Parmi les autres petits gadgets orientés sensations, on va découvrir sur cette Raval une fonction e-launch exclusive à ce modèle et qui, comme son nom l’indique, va permettre à la voiture de se propulser sur les départs arrêtés. Et justement c’est là qu’on va commencer à parler perfs pour ce petit bolide urbain. Il y aura au lancement 4 versions de la Raval avec quatre puissances moteur différentes. La plus sage, et a priori la moins chère, embarquera un groupe motopropulseur de 85 kW, soit l’équivalent de 116 ch. Mais de l’autre côté du spectre, la finition VZ (pour « veloz ») affiche 166 kW et 226 ch avec 290 Nm de couple.

Dans les faits, ça nous donne un :

  • 0 à 50 km/h en 3,1 secondes
  • 0 à 100 km/h se fait en à peine moins de 7 secondes.

Premier avis sur la Cupra Raval

Il va falloir attendre cet été pour découvrir cette Raval sur les routes, c’est seulement à ce moment-là que la petite citadine de Cupra sera commercialisée, mais on peut déjà vous dire qu’on a hâte, car sur le papier et sur ce qu’on a pu voir, la petite dernière de Cupra s’annonce très fun.

La plus sportive des citadines ?
© La plus sportive des citadines ?

Comme à son habitude, Cupra a choisi de tirer son épingle du jeu.
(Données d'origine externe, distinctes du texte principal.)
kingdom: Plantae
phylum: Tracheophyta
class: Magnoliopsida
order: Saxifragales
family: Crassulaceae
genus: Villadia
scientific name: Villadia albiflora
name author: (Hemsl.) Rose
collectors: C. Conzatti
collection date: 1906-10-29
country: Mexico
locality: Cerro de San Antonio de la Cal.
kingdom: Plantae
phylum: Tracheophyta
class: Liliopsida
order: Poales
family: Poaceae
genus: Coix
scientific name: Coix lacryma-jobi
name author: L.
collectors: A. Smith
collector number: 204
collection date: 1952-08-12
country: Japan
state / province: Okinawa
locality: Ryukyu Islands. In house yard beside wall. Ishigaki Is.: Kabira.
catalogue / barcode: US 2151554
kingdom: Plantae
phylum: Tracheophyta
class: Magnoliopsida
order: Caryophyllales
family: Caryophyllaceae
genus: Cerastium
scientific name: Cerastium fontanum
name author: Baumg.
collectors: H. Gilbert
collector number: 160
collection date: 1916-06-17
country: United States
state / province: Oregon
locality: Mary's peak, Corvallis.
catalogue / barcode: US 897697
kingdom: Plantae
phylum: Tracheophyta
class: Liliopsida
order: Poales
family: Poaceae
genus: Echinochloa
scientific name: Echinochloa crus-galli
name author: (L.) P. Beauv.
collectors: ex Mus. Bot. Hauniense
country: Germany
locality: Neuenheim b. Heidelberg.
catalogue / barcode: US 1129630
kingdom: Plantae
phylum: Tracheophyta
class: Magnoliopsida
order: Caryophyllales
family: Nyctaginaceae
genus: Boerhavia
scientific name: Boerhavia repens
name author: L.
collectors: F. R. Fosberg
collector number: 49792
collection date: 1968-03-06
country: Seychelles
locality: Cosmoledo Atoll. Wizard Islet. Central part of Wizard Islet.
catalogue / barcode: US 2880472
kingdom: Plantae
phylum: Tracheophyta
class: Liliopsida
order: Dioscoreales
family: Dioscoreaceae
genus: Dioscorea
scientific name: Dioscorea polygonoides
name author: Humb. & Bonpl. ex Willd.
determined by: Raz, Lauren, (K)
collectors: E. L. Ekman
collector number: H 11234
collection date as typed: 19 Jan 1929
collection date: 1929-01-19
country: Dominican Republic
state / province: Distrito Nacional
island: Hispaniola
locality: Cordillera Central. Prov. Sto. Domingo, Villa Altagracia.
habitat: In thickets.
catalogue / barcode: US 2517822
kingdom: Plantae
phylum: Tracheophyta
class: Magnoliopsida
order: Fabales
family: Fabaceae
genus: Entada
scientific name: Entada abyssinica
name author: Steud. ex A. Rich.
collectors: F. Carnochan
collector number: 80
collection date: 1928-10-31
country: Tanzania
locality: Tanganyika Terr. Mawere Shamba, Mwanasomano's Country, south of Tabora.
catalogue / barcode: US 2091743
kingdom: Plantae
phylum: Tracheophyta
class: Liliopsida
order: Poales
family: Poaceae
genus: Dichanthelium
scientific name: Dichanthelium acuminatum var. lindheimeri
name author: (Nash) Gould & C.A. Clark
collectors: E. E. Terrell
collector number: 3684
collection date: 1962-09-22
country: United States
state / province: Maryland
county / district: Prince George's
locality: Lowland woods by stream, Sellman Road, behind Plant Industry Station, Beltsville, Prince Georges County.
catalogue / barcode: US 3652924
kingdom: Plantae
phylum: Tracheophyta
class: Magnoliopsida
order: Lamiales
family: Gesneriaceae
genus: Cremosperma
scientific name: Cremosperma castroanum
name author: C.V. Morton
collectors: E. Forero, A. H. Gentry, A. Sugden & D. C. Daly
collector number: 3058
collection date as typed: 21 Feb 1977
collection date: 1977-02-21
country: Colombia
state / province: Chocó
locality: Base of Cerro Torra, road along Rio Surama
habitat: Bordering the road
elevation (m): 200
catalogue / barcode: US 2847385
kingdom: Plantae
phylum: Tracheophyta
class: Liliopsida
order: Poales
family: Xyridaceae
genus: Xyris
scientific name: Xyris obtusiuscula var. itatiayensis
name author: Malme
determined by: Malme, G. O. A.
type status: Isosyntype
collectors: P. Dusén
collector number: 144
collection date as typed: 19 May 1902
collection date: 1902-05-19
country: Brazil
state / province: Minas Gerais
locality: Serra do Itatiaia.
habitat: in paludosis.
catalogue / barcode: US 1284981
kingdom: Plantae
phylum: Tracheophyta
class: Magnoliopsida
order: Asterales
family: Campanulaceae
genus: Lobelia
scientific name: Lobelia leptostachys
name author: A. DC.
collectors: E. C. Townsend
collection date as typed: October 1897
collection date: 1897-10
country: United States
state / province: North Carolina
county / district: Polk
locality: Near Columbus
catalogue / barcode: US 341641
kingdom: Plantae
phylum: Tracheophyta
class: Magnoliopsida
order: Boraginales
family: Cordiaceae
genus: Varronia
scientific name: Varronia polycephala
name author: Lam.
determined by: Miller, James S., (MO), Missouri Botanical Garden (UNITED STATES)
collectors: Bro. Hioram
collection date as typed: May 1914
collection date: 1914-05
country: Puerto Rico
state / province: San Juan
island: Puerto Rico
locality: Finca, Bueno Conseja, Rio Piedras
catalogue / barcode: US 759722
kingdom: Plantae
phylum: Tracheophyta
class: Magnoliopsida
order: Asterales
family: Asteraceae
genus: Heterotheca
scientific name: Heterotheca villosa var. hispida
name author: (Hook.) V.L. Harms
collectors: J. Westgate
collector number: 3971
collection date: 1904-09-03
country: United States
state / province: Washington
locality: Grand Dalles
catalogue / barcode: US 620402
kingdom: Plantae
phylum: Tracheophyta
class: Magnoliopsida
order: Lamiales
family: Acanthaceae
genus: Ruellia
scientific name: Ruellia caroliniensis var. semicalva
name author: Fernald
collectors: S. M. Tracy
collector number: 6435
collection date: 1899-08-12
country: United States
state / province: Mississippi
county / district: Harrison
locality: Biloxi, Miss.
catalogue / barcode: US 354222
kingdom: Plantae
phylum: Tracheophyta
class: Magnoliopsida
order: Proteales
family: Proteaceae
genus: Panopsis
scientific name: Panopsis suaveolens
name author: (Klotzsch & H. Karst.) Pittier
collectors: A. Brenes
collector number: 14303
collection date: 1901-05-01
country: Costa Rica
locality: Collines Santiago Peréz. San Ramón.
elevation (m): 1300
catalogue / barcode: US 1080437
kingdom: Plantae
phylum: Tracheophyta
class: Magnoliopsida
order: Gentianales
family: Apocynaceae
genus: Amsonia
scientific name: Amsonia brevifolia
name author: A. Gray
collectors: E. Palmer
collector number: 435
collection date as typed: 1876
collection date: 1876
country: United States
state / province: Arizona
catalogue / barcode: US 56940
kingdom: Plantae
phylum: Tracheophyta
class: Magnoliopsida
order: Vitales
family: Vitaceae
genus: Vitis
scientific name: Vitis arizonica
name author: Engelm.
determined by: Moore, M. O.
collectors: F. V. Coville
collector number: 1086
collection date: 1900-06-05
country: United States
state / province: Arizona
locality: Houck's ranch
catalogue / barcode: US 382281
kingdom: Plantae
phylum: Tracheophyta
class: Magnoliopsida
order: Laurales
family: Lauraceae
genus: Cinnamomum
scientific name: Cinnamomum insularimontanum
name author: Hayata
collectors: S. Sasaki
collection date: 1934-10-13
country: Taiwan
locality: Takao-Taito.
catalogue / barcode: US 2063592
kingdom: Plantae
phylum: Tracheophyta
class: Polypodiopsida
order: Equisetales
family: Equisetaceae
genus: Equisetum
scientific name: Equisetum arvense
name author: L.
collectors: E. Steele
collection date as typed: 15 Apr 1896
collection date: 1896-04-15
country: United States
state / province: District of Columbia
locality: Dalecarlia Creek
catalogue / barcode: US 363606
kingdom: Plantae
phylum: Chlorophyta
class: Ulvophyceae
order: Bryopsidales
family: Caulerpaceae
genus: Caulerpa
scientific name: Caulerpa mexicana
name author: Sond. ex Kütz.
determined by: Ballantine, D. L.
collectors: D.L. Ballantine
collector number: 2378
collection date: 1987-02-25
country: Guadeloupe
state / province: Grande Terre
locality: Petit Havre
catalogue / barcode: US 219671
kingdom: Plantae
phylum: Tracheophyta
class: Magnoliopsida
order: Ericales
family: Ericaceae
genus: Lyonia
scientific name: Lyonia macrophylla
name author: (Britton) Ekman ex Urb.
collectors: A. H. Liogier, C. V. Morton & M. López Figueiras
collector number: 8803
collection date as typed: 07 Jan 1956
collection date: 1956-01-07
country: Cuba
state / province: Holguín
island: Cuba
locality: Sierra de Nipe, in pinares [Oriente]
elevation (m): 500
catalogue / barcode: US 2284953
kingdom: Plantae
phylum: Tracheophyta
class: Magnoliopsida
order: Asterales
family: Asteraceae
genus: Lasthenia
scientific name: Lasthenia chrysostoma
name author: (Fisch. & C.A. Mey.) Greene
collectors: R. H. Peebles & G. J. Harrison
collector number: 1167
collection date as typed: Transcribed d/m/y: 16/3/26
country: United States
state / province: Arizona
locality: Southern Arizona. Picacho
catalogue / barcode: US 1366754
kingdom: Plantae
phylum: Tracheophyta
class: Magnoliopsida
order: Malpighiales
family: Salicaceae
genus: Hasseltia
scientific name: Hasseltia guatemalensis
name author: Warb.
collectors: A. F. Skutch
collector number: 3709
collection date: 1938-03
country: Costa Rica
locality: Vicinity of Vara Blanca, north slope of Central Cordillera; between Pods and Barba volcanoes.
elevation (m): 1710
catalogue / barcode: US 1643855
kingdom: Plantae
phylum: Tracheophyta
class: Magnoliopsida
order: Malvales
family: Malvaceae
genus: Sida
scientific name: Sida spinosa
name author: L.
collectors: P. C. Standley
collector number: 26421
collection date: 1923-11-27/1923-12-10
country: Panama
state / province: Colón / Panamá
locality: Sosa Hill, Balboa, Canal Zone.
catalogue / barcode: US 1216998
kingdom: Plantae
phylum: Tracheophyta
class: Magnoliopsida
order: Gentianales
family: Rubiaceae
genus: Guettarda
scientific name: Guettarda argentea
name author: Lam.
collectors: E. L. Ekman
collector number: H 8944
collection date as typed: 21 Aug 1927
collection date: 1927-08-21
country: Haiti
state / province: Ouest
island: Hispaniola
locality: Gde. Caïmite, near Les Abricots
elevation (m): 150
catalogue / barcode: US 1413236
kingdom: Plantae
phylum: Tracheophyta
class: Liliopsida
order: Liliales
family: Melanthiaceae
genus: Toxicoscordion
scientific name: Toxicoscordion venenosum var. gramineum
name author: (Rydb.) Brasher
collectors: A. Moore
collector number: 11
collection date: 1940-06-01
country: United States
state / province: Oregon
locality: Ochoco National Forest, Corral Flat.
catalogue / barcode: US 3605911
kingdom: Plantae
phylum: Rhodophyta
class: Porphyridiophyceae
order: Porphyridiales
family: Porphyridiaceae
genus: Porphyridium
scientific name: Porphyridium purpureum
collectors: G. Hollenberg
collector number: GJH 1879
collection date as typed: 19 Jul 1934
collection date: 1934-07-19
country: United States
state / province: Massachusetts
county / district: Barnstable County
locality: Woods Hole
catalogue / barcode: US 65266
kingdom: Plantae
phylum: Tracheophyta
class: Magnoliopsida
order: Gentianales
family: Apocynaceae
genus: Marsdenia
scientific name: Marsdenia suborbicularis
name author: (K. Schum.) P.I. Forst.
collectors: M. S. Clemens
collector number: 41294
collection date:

La marque part certes de la même base technique qu’une ID.Polo ou une Skoda Épiq, mais l’objectif c’est d’arriver sur un modèle à la sportivité complètement assumée.

Ça se voit dans le design, ça saute aux yeux sur la fiche technique, ça devrait être le cas sur la conduite, du moins si la promesse est respectée, et le tout à un prix légèrement supérieur à 25 000 euros, soit 10 000 de moins que la Cupra Born. Bref, la Raval va avoir son mot à dire en 2026 et nous on a hâte de l’essayer.